Unit prices set for big increases?

In the year to March 2023, net overseas migration hit a record high, with 454,400 people added to Australia's population, which translates to roughly 180,000 extra households.

More people are moving to Australia, while departures are also 25% lower than the pre-Covid average.

Migrants tend to gravitate towards high density areas: from 2016, the highest net overseas migration levels have been in Melbourne's South East, Inner Melbourne, Inner South West Sydney and Parramatta.

Over the year to May '23, capital city unit rents grew a record 16.5%, with most migrants renting before buying, but this demand is likely to begin filtering through before too long, particularly with worsening rental affordability.

At the moment, there is still a substantial backlog of unit construction projects to be completed, a legacy of the pandemic, but Ms Ezzy believes the low approval numbers could mean a "temporary vacuum" in new unit supply within the next few years, which could mean existing units become much more valuable.

"With the cash rate potentially easing in 2024, greater purchasing demand could fuel a stronger price boom in the unit market at this time," she said.

Time to buy now?

After a 0.8% increase in August, CoreLogic's home value index has recorded six consecutive months of growth, with a broad recovery across Australia's entire property market.

Unit prices are up 4.9% since bottoming out at the start of the year, with solid quarterly growth continuing for August in Sydney (up 2.9%), Brisbane (up 3.8%), Adelaide (up 2.7%), Perth (up 2.8%) and Darwin (up 3.3%).

Low levels of listings likely boosted property values, so it remains to be seen whether 'spring selling season' will see more properties available, and a short term dip in prices.

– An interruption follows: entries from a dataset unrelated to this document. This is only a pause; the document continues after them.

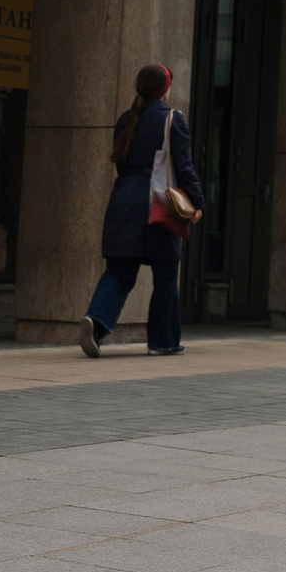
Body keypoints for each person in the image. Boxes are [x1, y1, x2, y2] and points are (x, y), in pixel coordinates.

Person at [80, 65, 203, 357]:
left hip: (124, 201)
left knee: (119, 271)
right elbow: (184, 167)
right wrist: (197, 203)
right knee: (164, 273)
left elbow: (121, 164)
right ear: (165, 89)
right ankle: (163, 342)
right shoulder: (173, 120)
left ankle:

PropTrack senior economist Angus Moore says selling levels are on the rise, but the "fundamentals of housing demand" are still strong.

"Unemployment remains very low by historic standards...rental markets remain extremely tight...international migration and population growth are forecast to remain strong," Mr Moore said.

With inflation looking to be heading back towards target levels by mid to late 2025, the market consensus is that the RBA is probably done with rate hikes, which could also protect against another dip in prices.